• [What the task requires]
Extract all data as written.
#### Data for review
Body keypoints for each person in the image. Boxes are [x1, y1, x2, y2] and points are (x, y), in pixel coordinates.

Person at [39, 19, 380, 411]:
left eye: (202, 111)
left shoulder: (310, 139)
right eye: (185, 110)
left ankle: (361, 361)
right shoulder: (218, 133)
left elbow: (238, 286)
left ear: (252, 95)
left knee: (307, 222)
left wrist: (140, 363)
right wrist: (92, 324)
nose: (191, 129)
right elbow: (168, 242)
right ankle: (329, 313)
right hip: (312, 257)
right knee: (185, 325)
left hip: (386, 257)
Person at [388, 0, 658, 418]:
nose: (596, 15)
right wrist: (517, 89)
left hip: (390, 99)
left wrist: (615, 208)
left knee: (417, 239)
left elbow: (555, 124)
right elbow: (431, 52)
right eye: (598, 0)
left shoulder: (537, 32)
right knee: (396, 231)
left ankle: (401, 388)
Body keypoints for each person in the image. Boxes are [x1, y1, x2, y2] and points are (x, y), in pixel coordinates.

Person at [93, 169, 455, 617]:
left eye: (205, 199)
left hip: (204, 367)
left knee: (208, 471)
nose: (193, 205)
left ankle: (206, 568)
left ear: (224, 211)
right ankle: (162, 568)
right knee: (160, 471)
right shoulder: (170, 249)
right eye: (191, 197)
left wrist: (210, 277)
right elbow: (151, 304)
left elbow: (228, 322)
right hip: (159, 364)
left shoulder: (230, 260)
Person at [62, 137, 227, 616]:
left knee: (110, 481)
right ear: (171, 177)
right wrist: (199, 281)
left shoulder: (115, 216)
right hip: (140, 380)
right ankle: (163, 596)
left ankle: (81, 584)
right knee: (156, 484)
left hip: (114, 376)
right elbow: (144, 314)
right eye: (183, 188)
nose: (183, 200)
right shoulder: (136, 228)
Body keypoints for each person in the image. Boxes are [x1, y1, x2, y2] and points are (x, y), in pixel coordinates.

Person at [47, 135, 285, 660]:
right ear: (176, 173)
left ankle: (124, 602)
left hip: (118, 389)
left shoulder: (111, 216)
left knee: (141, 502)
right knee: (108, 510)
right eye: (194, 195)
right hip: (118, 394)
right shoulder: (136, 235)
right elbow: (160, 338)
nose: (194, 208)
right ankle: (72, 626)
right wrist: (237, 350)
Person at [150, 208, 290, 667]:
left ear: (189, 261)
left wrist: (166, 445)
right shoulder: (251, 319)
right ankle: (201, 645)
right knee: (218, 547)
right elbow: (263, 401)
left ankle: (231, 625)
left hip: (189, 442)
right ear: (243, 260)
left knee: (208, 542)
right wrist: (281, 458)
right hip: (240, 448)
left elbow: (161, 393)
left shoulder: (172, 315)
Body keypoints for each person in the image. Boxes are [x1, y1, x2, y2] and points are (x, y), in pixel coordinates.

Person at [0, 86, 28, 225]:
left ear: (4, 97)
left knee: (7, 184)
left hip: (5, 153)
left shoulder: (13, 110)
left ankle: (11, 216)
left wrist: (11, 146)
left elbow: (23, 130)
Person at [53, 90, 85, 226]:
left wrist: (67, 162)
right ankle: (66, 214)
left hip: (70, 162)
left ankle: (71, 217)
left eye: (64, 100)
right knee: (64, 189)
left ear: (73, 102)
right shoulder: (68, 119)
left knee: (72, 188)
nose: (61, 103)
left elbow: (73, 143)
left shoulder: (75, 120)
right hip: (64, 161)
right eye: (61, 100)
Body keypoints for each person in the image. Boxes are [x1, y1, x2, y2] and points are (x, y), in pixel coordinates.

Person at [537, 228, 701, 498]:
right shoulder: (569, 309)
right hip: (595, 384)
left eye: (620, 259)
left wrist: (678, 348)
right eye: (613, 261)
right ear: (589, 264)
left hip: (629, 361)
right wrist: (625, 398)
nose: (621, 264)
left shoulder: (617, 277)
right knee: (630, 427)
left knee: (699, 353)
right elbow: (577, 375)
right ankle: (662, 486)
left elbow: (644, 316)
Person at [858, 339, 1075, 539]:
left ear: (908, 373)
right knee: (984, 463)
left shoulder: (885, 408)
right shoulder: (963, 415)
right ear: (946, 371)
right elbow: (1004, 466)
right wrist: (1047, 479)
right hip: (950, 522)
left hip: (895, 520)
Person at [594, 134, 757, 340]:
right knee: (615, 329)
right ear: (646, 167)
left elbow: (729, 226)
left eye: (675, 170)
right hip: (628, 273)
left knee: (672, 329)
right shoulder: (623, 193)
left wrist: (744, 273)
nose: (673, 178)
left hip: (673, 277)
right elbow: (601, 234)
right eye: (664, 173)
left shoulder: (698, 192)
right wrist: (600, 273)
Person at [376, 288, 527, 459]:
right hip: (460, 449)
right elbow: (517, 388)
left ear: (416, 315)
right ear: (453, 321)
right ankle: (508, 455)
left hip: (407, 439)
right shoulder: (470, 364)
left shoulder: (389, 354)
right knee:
########
• [Response to the exercise]
Body keypoints for each person in the image. Boxes are [x1, y1, x2, y2] and points are (x, y), in pixel coordinates.

Person at [39, 19, 380, 411]:
left eye: (202, 111)
left shoulder: (310, 139)
right eye: (185, 110)
left ankle: (361, 361)
right shoulder: (218, 133)
left elbow: (238, 286)
left ear: (252, 95)
left knee: (307, 222)
left wrist: (140, 363)
right wrist: (92, 324)
nose: (191, 129)
right elbow: (168, 242)
right ankle: (329, 313)
right hip: (312, 257)
right knee: (185, 325)
left hip: (386, 257)
Person at [388, 0, 658, 418]:
nose: (596, 15)
right wrist: (517, 89)
left hip: (390, 99)
left wrist: (615, 208)
left knee: (417, 239)
left elbow: (555, 124)
right elbow: (431, 52)
right eye: (598, 0)
left shoulder: (537, 32)
right knee: (396, 231)
left ankle: (401, 388)
Body keypoints for each person in the image. Boxes are [x1, y1, x2, y2] and points are (x, y), in pixel coordinates.

Person at [93, 169, 455, 617]:
left eye: (205, 199)
left hip: (204, 367)
left knee: (208, 471)
nose: (193, 205)
left ankle: (206, 568)
left ear: (224, 211)
right ankle: (162, 568)
right knee: (160, 471)
right shoulder: (170, 249)
right eye: (191, 197)
left wrist: (210, 277)
right elbow: (151, 304)
left elbow: (228, 322)
right hip: (159, 364)
left shoulder: (230, 260)
Person at [62, 137, 227, 616]:
left knee: (110, 481)
right ear: (171, 177)
right wrist: (199, 281)
left shoulder: (115, 216)
right hip: (140, 380)
right ankle: (163, 596)
left ankle: (81, 584)
right knee: (156, 484)
left hip: (114, 376)
right elbow: (144, 314)
right eye: (183, 188)
nose: (183, 200)
right shoulder: (136, 228)
Body keypoints for each person in the image. Boxes are [x1, y1, x2, y2] and points are (x, y), in pixel coordinates.

Person at [47, 135, 285, 660]:
right ear: (176, 173)
left ankle: (124, 602)
left hip: (118, 389)
left shoulder: (111, 216)
left knee: (141, 502)
right knee: (108, 510)
right eye: (194, 195)
right hip: (118, 394)
right shoulder: (136, 235)
right elbow: (160, 338)
nose: (194, 208)
right ankle: (72, 626)
right wrist: (237, 350)
Person at [150, 208, 290, 667]:
left ear: (189, 261)
left wrist: (166, 445)
right shoulder: (251, 319)
right ankle: (201, 645)
right knee: (218, 547)
right elbow: (263, 401)
left ankle: (231, 625)
left hip: (189, 442)
right ear: (243, 260)
left knee: (208, 542)
right wrist: (281, 458)
right hip: (240, 448)
left elbow: (161, 393)
left shoulder: (172, 315)
Body keypoints for each person in the image. Boxes are [x1, y1, x2, y2] and points are (x, y), in pixel coordinates.

Person at [0, 86, 28, 225]:
left ear: (4, 97)
left knee: (7, 184)
left hip: (5, 153)
left shoulder: (13, 110)
left ankle: (11, 216)
left wrist: (11, 146)
left elbow: (23, 130)
Person at [53, 90, 85, 226]:
left wrist: (67, 162)
right ankle: (66, 214)
left hip: (70, 162)
left ankle: (71, 217)
left eye: (64, 100)
right knee: (64, 189)
left ear: (73, 102)
right shoulder: (68, 119)
left knee: (72, 188)
nose: (61, 103)
left elbow: (73, 143)
left shoulder: (75, 120)
right hip: (64, 161)
right eye: (61, 100)
Body keypoints for each person in the image. Boxes are [x1, y1, x2, y2] and points are (x, y), in pixel coordinates.

Person at [537, 228, 701, 498]:
right shoulder: (569, 309)
right hip: (595, 384)
left eye: (620, 259)
left wrist: (678, 348)
right eye: (613, 261)
right ear: (589, 264)
left hip: (629, 361)
right wrist: (625, 398)
nose: (621, 264)
left shoulder: (617, 277)
right knee: (630, 427)
left knee: (699, 353)
right elbow: (577, 375)
right ankle: (662, 486)
left elbow: (644, 316)
Person at [858, 339, 1075, 539]:
left ear: (908, 373)
right knee: (984, 463)
left shoulder: (885, 408)
right shoulder: (963, 415)
right ear: (946, 371)
right elbow: (1004, 466)
right wrist: (1047, 479)
right hip: (950, 522)
left hip: (895, 520)
Person at [594, 134, 757, 340]:
right knee: (615, 329)
right ear: (646, 167)
left elbow: (729, 226)
left eye: (675, 170)
right hip: (628, 273)
left knee: (672, 329)
right shoulder: (623, 193)
left wrist: (744, 273)
nose: (673, 178)
left hip: (673, 277)
right elbow: (601, 234)
right eye: (664, 173)
left shoulder: (698, 192)
right wrist: (600, 273)
Person at [376, 288, 527, 459]:
right hip: (460, 449)
right elbow: (517, 388)
left ear: (416, 315)
right ear: (453, 321)
right ankle: (508, 455)
left hip: (407, 439)
right shoulder: (470, 364)
left shoulder: (389, 354)
right knee:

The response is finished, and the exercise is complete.